STUDY QUESTIONS
[1] Retype the passage of the piece on co-ed submarine crews between "In closing, I" and "pairing dare go.", inclusive.
[2] Using the piece on co-ed submarine crews, decide whether each statement agrees with it: (a) U.S. Navy surface warships have been co-ed since 1993; (b) Under Secretary Work specifically discussed women on subs in his banquet speech; (c) the International Space Station has two toilets. Answer yes or no for each, quoting the deciding words.

EXCERPTED TEXT

╭──

But -- leaving aside the moral/religious implications -- I do need to note that commercially available birth-control implants, some of which also suppress menstruation for months at a time, when combined with reliable pre-deployment pregnancy testing, might help limit the scope of this complication to manageable proportions.
       
At the concluding banquet of this year's NSL Symposium, the guest speaker, Under Secretary of the Navy Robert Work, praised in high terms the long and effective track record of adaptability of the Submarine Force. (He ended by stating that "fiscal constraints" might require that the construction rate of the Virginia-class fast attack subs revert to one per year for a while longer, further challenging Sub Force and submarine industrial base adaptability alike.) While UNDSECNAV Work made no specific mention of the issue of women on subs, I infer that senior leadership stands united in expecting to see this same adaptability exemplified as the Silent Service brings women onto its very exclusive membership rolls, beginning with a few crew assignments as early as 2010.

After all, the U.S. Navy's surface warships have been co-ed since 1993. That change brought rough spots and ongoing complications, but the net effect was deemed by Navy leadership to be definitely positive: A larger pool of talent became available for a Navy that now much better represents the nation and way of life it is sworn to defend.

Even if having a co-ed Sub Force were a politically motivated social experiment, as some objectors contend, such experiments are not necessarily a bad idea. While foreign navies with co-ed diesel subs (such as Sweden and Australia) might not be good role models due to social mores and deployment profiles differing from those in America, relevant lessons learned can be found close to home at NASA, whose astronaut corps has been co-ed for years. Space Shuttle and International Space Station crews in orbit cope with strictures in many ways similar to those prevailing deep under the sea.  Some female American astronauts have completed six-month missions on the ISS - which has only one toilet.
 
In closing, I note that many millions of thriving families include high school or college age siblings of both sexes who while at home live cheek-by-jowl and have to share bathrooms.  Fraternization is avoided, of course, by the profound understanding shared by all of us in normal society that incest violates a heinous interpersonal taboo. Perhaps a culture needs to be engendered that a U.S. Navy co-ed sub crew is very analogous to a close-knit and overcrowded family trapped indoors for the winter by record snowfalls. Crewpersons have to see each other as united by figurative blood ties, making all be  brothers and sisters or parents and kids. This turns the mere thought of hanky-panky into an ugly place where no individual or pairing dare go.

Adjusting to co-ed crews, however precisely it's done, has to call for a community-wide effort, including chaplains, detailers, medical staff, shore support personnel, and spouse organizations. Ongoing scrutiny seems likely by the media and by outside "watchdog" entities.  How difficult will it be for the elite ranks of the active duty qualified Dolphins-wearers themselves, already subject to tight psychological screening, to adjust to this quantum leap in diversity? Beyond the somewhat traditional and mostly harmless Sailor's bellyaching about any big change, and the predictable added turnover of both some men and some women in the early stages, I think the Silent Service will likely adapt well to this internal challenge just as it has adapted to and helped win every mortally challenging global armed conflict during its very proud 100+ year history.

╰──

GIVEN INFORMATION
╭──

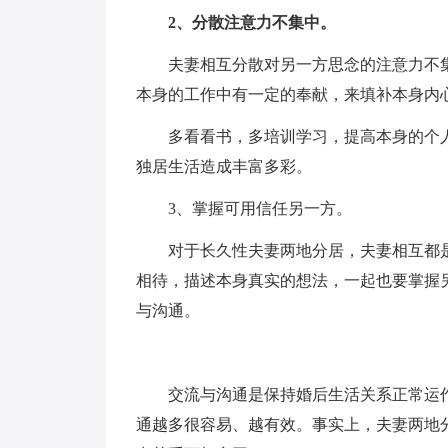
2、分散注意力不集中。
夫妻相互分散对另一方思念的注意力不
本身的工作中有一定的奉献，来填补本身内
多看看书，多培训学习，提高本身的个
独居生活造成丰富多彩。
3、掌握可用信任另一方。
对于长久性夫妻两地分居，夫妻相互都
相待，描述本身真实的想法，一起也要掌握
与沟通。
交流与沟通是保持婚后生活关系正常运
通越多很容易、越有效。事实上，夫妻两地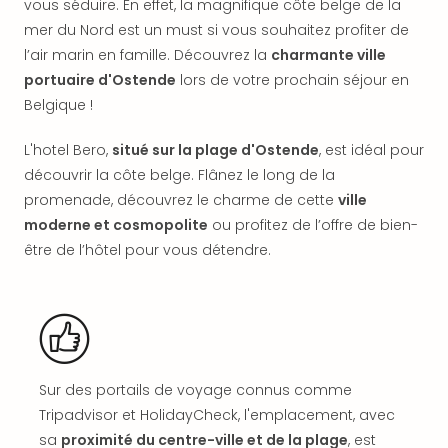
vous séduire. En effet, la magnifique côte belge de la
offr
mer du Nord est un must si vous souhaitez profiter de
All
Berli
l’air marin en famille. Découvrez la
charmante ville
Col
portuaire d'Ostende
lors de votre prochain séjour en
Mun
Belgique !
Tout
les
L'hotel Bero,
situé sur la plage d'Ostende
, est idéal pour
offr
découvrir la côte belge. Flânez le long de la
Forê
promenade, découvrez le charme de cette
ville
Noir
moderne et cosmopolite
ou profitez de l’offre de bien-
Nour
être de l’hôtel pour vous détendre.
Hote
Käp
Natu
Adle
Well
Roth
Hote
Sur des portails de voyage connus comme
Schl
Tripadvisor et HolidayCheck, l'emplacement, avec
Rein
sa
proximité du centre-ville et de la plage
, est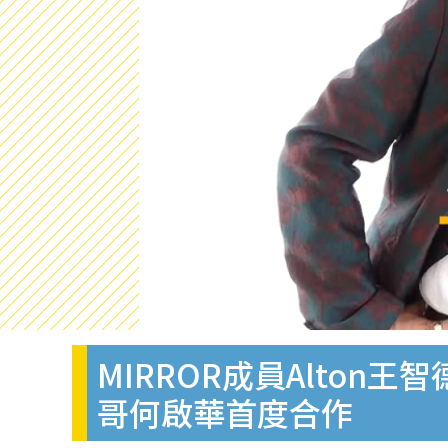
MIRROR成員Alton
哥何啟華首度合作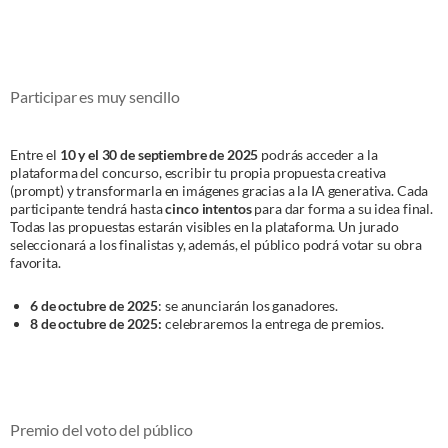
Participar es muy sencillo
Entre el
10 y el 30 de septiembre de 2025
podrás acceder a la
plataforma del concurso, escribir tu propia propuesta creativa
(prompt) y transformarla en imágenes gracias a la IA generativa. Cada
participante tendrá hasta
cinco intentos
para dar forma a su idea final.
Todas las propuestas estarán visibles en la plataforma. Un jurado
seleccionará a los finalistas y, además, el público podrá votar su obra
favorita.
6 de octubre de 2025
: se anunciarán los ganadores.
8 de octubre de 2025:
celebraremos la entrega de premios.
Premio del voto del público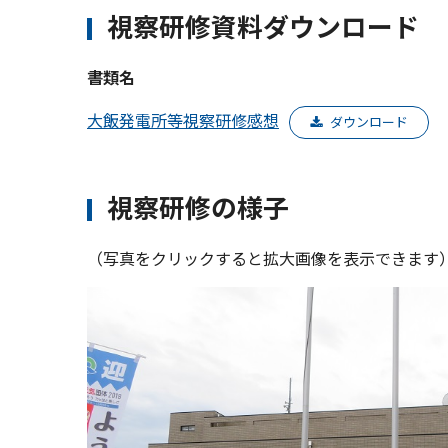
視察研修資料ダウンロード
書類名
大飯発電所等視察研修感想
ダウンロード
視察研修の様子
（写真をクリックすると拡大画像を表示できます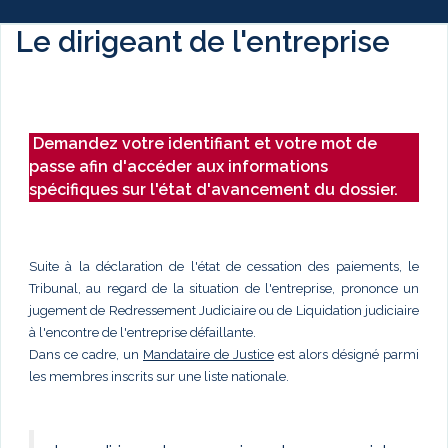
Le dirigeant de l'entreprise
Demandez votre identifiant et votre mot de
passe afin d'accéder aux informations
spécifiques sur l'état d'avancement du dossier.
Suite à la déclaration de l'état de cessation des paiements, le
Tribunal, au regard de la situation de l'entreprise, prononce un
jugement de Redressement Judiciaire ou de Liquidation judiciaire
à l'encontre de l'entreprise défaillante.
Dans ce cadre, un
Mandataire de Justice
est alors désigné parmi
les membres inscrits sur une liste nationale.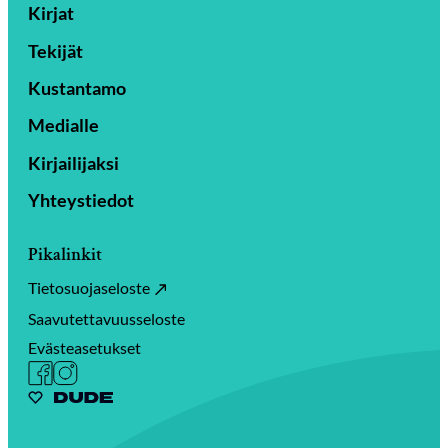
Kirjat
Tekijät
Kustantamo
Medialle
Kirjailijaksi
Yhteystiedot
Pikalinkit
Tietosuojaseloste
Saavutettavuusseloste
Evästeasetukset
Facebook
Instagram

╰──

ANSWERS PROVIDED
[1]
In closing, I note that many millions of thriving families include high school or college age siblings of both sexes who while at home live cheek-by-jowl and have to share bathrooms.  Fraternization is avoided, of course, by the profound understanding shared by all of us in normal society that incest violates a heinous interpersonal taboo. Perhaps a culture needs to be engendered that a U.S. Navy co-ed sub crew is very analogous to a close-knit and overcrowded family trapped indoors for the winter by record snowfalls. Crewpersons have to see each other as united by figurative blood ties, making all be  brothers and sisters or parents and kids. This turns the mere thought of hanky-panky into an ugly place where no individual or pairing dare go.

[2]
(a) Yes: "After all, the U.S. Navy's surface warships have been co-ed since 1993."
(b) No: "UNDSECNAV Work made no specific mention of the issue of women on subs"
(c) No: "which has only one toilet."